Return each of the following entries word for word, with no changes of any kind.

Data listing:
※ ※ ※
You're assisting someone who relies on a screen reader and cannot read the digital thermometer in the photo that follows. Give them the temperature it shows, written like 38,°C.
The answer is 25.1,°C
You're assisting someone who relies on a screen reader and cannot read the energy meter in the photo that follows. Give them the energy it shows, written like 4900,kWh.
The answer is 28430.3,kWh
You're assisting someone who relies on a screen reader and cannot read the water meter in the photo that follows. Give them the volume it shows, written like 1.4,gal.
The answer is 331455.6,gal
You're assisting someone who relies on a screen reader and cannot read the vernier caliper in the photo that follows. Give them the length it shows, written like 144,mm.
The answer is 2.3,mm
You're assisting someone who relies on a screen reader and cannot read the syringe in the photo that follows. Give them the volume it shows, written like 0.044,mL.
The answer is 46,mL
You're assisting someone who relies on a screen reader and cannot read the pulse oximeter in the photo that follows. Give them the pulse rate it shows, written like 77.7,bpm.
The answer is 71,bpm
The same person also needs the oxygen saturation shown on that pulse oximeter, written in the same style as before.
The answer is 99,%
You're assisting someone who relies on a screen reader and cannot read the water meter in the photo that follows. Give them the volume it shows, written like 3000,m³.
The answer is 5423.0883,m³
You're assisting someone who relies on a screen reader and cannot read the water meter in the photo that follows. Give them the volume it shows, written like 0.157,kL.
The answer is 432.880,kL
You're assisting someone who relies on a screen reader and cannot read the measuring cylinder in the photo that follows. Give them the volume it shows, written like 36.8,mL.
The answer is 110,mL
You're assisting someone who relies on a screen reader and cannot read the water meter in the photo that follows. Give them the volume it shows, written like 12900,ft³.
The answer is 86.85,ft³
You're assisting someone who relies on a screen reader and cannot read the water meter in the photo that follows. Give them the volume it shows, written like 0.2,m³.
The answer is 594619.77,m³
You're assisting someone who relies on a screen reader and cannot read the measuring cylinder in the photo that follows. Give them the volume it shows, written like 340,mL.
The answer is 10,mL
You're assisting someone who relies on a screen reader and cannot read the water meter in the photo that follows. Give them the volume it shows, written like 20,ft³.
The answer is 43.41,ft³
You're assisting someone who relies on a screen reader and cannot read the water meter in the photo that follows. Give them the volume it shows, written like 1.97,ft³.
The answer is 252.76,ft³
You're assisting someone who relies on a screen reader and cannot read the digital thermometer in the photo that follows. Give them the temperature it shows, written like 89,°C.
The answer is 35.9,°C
※ ※ ※
Answer to the exercise:
You're assisting someone who relies on a screen reader and cannot read the digital thermometer in the photo that follows. Give them the temperature it shows, written like 38,°C.
The answer is 25.1,°C
You're assisting someone who relies on a screen reader and cannot read the energy meter in the photo that follows. Give them the energy it shows, written like 4900,kWh.
The answer is 28430.3,kWh
You're assisting someone who relies on a screen reader and cannot read the water meter in the photo that follows. Give them the volume it shows, written like 1.4,gal.
The answer is 331455.6,gal
You're assisting someone who relies on a screen reader and cannot read the vernier caliper in the photo that follows. Give them the length it shows, written like 144,mm.
The answer is 2.3,mm
You're assisting someone who relies on a screen reader and cannot read the syringe in the photo that follows. Give them the volume it shows, written like 0.044,mL.
The answer is 46,mL
You're assisting someone who relies on a screen reader and cannot read the pulse oximeter in the photo that follows. Give them the pulse rate it shows, written like 77.7,bpm.
The answer is 71,bpm
The same person also needs the oxygen saturation shown on that pulse oximeter, written in the same style as before.
The answer is 99,%
You're assisting someone who relies on a screen reader and cannot read the water meter in the photo that follows. Give them the volume it shows, written like 3000,m³.
The answer is 5423.0883,m³
You're assisting someone who relies on a screen reader and cannot read the water meter in the photo that follows. Give them the volume it shows, written like 0.157,kL.
The answer is 432.880,kL
You're assisting someone who relies on a screen reader and cannot read the measuring cylinder in the photo that follows. Give them the volume it shows, written like 36.8,mL.
The answer is 110,mL
You're assisting someone who relies on a screen reader and cannot read the water meter in the photo that follows. Give them the volume it shows, written like 12900,ft³.
The answer is 86.85,ft³
You're assisting someone who relies on a screen reader and cannot read the water meter in the photo that follows. Give them the volume it shows, written like 0.2,m³.
The answer is 594619.77,m³
You're assisting someone who relies on a screen reader and cannot read the measuring cylinder in the photo that follows. Give them the volume it shows, written like 340,mL.
The answer is 10,mL
You're assisting someone who relies on a screen reader and cannot read the water meter in the photo that follows. Give them the volume it shows, written like 20,ft³.
The answer is 43.41,ft³
You're assisting someone who relies on a screen reader and cannot read the water meter in the photo that follows. Give them the volume it shows, written like 1.97,ft³.
The answer is 252.76,ft³
You're assisting someone who relies on a screen reader and cannot read the digital thermometer in the photo that follows. Give them the temperature it shows, written like 89,°C.
The answer is 35.9,°C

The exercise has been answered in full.